__QUESTIONS__.
1. Answer these questions from the power series thread below:
(a) What interval of convergence did the asker find for the series?
(b) After the correction that begins with "sorry", which expression is to be evaluated?
(c) Whom does the asker thank at the end?
2. Decide whether each statement agrees with the power series thread below. Give yes or no, and quote the words that decide it.
(a) At an endpoint such as x=1, the last expression cannot be determined.
(b) The asker concludes that the endpoints must be checked.
(c) The asker calls the series a geometric series.

__PAGE EXCERPT__.
———

Question

I dont understand the question in this exercise, can someone help :)

Answer 1

Let f denote the power of the series sum function. What is x * 2 * f'' (x) + f (x)
for x in the open interval of convergence?

Answer 2

sorry x^2 * f'' (x) + f (x)

Answer 3

I found the interval of convergence in this series to \[\sum_{n=0}^{∞}(-1)^n \frac{ x^n }{ n^2-n+1 }\] [-1,1]

Answer 4

the problem wants to evaluate the \(x^2 f''(x)+f(x)\) so what is confusing for u? :)

Answer 5

\[f(x)=\sum_{n=0}^{∞}(-1)^n \frac{ x^n }{ n^2-n+1 }\]

Answer 6

this is your start point\[f'(x)=\sum_{n=0}^{∞}(-1)^n \frac{ n x^{n-1} }{ n^2-n+1 }\]

Answer 7

So
\[f''(x)\sum_{n=0}^{∞}\frac{ (n-1)nx^{n-2} }{ n^2-n+1 }\]

Answer 8

and for course (-1)^n

Answer 9

*of

Answer 10

yes and what is final answer?

Answer 11

\[x^2(-1)^n \frac{ (n-1)nx^{n-2} }{ n^2-n+1 } (-1)^n \frac{x^n }{ n^2-n+1 }=(-1)^nx^n\]

Answer 12

\[\left| x \right|<1\]
?

Answer 13

right :)

Answer 14

What means with "the open interval"?

Answer 15

well any open interval like \((a,b)\) in the open interval of convergence, because as u can see at the end nodes like x=1 the last expression is indeterminable

Answer 16

\[\sum_{n=0}^{∞}(-1)^n 1^n=1-1+1-1+1-... \ \ \ \ !!!\]

Answer 17

Ok so it tells me that I don't need to check the endpoints.

Answer 18

sorry i was out...yes

Answer 19

And its a alternating series. Thank you @mukushla

Answer 20

yw :)

———

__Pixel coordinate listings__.
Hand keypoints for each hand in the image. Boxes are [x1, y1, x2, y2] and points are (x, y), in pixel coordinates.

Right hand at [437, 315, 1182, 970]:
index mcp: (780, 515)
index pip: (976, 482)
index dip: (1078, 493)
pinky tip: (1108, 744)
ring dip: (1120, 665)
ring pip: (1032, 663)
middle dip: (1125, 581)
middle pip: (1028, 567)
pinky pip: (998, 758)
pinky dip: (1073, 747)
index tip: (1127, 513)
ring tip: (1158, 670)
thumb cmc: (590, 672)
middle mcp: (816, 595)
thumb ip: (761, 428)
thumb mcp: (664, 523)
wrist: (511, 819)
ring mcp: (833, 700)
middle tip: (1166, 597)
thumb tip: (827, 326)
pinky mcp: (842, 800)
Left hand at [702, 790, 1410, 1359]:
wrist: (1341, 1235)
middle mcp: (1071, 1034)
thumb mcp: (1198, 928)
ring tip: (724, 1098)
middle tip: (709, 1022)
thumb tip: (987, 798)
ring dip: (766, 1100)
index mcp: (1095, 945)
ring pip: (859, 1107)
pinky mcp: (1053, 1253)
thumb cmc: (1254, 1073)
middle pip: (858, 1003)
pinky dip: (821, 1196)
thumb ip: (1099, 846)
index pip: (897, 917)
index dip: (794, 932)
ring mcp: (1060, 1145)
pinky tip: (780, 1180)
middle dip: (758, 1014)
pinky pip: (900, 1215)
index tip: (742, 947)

———

__RESULTS OF THE TASKS__.
1.
(a) [-1,1]
(b) x^2 * f''(x) + f(x)
(c) mukushla

2.
(a) Yes: "at the end nodes like x=1 the last expression is indeterminable"
(b) No: "Ok so it tells me that I don't need to check the endpoints."
(c) No: "And its a alternating series."